10.     This order is impugned before me by way of this Revision Petition.  Jurisdiction of this Commission under Section 21(b) of the Consumer Protection Act, 1986 is very limited.  It is not permissible for this Commission to re-assess or re-appreciate the evidences and thus to reach to a different conclusion than what has been arrived at by the Foras below on appreciation of the evidences.  This Commission is not permitted to substitute its opinion with the findings of the Fora below which are based on the facts proved on record.  The impugned order can be disturbed only when the Petitioner succeeds in showing that -7- there is jurisdictional error or miscarriage of justice has occurred.  The Hon'ble Supreme Court in the "Rubi (Chandra) Dutta Vs. United India Insurance Co. Ltd. - (2011) 11 SCC 269" has held as under:

"23.   Also, it is to be noted that the revisional powers of the National Commission are derived from Section 21 (b) of the Act, under which the said  power can be exercised only if there is some prima facie jurisdictional error appearing in the impugned order, and only then, may the same be set aside. In our considered opinion there was no jurisdictional error or miscarriage of justice, which could have warranted the National Commission to have taken a different view than what was taken by the two Forums. The decision of the National Commission rests not on the basis of some legal principle that was ignored by the Courts below, but on a different (and in our opinion, an erroneous) interpretation of the same set of facts. This is not the manner in which revisional powers should be invoked.  In this view of the matter, we are of the considered opinion that the jurisdiction conferred on the National Commission under Section 21 (b) of the Act has been transgressed. It was not a case where such a view could have been taken by setting aside the concurrent findings of two Fora".

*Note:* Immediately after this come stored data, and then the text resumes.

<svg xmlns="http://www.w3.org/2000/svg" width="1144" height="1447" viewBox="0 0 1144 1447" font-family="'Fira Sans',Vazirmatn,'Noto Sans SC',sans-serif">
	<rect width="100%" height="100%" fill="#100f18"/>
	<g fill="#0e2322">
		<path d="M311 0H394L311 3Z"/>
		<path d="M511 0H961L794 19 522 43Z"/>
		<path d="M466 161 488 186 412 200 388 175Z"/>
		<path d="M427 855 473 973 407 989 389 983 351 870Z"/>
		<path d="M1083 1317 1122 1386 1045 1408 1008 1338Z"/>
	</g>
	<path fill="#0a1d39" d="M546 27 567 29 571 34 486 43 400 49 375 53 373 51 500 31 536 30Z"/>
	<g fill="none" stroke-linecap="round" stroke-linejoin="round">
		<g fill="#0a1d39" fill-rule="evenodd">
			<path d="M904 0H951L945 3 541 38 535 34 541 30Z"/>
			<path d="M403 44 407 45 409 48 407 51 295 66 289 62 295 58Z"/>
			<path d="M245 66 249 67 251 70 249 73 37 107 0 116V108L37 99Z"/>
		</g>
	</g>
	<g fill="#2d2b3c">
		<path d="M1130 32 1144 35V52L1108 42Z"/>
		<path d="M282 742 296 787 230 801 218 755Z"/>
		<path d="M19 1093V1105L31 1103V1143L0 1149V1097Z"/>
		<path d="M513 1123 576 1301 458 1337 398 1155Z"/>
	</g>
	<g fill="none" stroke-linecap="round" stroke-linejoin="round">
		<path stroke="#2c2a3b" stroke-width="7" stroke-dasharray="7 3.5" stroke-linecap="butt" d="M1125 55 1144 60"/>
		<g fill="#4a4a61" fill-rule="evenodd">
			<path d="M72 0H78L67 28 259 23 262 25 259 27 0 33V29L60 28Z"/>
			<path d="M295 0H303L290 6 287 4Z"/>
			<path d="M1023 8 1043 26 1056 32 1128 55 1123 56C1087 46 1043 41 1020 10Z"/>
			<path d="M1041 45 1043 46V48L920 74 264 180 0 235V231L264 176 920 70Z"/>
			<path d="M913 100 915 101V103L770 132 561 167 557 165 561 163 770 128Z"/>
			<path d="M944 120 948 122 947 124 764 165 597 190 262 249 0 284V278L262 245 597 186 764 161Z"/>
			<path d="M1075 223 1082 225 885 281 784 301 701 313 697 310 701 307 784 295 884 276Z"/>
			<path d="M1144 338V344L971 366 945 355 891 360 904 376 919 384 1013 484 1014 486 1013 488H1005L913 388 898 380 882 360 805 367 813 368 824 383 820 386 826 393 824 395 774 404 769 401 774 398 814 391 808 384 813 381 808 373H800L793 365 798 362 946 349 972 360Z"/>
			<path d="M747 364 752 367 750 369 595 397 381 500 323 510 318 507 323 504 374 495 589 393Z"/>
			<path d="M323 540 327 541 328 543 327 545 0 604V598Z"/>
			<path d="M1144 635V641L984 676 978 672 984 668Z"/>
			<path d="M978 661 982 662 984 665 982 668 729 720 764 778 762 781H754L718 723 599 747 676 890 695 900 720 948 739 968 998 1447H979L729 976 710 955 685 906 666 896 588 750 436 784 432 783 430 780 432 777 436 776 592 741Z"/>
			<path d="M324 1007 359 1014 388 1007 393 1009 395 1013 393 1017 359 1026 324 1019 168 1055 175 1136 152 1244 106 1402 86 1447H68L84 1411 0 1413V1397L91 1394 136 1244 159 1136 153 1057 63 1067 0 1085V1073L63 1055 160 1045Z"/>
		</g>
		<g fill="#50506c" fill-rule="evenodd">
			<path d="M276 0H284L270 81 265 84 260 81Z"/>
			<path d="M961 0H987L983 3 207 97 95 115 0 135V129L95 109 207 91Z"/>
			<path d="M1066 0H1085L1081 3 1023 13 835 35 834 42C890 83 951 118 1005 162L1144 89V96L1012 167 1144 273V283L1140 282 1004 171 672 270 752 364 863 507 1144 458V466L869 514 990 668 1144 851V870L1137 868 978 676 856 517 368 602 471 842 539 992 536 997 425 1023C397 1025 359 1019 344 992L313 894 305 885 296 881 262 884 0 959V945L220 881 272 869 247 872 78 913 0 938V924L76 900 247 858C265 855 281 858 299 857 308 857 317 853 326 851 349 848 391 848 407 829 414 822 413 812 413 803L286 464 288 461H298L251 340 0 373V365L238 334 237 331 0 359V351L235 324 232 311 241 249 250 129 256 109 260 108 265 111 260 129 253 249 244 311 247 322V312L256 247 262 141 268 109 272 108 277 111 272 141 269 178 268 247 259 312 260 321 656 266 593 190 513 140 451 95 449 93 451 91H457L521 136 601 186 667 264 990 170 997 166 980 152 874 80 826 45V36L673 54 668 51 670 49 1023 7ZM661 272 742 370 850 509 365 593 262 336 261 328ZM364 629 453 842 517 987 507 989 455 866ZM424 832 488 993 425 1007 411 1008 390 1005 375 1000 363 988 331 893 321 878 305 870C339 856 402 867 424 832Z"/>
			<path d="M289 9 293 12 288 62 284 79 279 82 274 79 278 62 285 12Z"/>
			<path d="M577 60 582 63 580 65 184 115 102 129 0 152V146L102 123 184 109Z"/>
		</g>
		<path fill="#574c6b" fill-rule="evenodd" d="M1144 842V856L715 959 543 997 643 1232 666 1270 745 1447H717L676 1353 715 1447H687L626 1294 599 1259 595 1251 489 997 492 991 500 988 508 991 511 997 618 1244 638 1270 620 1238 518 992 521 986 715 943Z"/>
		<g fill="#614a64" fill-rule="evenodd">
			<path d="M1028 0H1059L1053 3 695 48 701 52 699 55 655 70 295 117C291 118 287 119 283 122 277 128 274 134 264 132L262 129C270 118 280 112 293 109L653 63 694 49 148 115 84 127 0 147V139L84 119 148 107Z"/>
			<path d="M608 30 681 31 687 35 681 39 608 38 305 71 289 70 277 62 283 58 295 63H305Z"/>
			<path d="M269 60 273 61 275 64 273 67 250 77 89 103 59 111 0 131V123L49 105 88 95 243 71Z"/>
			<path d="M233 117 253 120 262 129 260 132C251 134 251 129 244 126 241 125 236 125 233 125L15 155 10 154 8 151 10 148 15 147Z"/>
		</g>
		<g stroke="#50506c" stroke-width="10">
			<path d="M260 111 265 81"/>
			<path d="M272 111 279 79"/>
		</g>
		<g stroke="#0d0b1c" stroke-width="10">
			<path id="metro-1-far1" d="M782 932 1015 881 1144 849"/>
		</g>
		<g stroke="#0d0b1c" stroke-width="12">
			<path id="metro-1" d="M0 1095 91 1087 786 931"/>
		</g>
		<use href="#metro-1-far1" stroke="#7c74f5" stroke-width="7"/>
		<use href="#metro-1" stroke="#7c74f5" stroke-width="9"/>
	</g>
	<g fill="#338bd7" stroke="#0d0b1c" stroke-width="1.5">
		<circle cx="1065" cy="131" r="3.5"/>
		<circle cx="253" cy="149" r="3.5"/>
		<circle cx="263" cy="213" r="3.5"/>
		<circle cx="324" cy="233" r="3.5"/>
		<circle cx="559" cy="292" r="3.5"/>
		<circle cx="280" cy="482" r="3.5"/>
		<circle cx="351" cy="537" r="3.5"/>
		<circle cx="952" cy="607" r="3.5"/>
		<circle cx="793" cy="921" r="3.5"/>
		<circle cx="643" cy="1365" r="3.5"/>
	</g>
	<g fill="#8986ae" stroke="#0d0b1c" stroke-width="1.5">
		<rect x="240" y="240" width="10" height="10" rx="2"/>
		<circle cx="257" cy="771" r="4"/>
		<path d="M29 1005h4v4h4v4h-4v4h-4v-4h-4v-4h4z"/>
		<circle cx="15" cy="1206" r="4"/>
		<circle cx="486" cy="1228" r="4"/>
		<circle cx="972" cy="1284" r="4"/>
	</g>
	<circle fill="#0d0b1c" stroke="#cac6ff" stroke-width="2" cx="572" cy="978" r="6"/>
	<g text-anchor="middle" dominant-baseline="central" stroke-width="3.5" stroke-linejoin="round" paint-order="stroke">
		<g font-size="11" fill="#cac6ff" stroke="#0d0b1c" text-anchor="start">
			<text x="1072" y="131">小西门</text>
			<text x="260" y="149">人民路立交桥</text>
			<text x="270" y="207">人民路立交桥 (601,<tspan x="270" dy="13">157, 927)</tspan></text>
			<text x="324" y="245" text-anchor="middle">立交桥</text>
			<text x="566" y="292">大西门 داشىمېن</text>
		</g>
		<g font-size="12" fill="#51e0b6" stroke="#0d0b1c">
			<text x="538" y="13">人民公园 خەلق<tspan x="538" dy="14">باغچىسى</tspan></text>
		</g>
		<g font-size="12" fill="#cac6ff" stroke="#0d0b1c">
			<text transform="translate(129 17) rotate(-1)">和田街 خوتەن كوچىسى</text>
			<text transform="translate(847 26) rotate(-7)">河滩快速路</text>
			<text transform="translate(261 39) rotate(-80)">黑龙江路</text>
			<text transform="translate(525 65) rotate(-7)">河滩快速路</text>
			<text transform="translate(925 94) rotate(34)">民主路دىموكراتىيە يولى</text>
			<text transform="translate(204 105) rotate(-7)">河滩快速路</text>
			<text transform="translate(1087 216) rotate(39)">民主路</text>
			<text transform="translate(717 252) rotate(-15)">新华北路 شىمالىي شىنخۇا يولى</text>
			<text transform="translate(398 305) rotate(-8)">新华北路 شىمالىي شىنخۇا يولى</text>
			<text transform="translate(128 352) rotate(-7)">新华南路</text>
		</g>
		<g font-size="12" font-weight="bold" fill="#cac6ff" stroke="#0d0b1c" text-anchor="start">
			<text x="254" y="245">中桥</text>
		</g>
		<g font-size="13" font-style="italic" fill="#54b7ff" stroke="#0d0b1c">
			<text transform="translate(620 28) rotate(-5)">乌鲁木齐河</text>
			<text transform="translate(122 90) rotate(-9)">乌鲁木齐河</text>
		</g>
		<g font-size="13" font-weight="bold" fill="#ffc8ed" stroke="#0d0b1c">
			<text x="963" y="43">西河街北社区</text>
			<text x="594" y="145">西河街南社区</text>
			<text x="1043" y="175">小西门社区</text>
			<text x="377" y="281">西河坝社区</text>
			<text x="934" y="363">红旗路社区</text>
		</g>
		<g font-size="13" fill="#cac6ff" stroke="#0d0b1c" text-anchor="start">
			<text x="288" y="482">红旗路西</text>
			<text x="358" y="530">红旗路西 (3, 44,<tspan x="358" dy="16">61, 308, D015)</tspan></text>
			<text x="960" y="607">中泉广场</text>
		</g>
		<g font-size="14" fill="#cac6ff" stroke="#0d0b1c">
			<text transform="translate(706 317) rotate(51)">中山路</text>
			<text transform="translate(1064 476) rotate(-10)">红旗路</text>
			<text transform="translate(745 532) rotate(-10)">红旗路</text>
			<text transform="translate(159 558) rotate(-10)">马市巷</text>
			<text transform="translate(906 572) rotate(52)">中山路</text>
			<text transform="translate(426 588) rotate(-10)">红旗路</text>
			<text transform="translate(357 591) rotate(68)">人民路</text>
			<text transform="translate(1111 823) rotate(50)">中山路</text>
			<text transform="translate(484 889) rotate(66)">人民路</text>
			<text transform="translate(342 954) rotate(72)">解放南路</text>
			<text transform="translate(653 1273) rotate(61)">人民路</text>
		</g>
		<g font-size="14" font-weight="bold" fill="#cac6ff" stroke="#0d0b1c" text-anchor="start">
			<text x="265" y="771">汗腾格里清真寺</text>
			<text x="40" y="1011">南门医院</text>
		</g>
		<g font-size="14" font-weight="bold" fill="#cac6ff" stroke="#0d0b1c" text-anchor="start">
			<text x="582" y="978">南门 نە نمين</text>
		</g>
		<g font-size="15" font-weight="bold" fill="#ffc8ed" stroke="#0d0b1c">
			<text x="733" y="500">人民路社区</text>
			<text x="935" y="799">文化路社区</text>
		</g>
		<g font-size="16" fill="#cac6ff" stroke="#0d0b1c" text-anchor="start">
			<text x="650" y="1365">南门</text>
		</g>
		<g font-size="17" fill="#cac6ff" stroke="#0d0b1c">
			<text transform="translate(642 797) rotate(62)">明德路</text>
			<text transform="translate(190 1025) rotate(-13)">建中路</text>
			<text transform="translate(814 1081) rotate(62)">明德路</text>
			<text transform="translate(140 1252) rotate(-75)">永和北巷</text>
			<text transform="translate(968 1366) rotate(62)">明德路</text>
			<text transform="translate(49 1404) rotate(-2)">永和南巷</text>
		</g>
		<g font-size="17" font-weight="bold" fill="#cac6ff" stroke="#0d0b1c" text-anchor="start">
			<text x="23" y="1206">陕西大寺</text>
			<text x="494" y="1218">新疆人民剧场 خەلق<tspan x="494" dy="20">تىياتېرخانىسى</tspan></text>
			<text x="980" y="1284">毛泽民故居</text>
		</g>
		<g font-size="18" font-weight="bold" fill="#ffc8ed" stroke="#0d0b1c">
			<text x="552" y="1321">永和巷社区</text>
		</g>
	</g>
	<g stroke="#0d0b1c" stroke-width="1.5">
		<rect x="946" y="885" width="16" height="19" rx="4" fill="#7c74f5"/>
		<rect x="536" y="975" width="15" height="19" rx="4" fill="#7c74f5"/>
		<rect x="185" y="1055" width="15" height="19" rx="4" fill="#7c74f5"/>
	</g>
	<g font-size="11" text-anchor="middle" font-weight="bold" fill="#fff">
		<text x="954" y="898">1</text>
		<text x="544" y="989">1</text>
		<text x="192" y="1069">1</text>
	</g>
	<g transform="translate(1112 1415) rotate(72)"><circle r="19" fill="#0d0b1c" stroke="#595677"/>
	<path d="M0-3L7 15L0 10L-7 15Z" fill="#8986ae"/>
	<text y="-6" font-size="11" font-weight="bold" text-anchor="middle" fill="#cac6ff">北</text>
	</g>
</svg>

11.     As regards the jurisdictional error is concerned, no fact has been brought to my notice to show any jurisdictional error in the impugned order.  As regards the miscarriage of justice is concerned, it is the admitted fact that the Petitioner/Complainant had defaulted in making the payment of EMIs since 2009 and policies were forfeited only on 28.09.2011.  Since the Complainant is a defaulter and the policies were mortgaged by him, the forfeiture of the same for recovery of the loan amount cannot be said to have caused any miscarriage of justice to the -8- Complainant/Petitioner.  The District Forum has also noted that the Complainant is an educated man and very well aware that he had to regularly pay the EMIs and he himself was a defaulter.  I found no illegality or irregularity in the impugned order.  The Revision Petition has no merits and the same is dismissed in limine.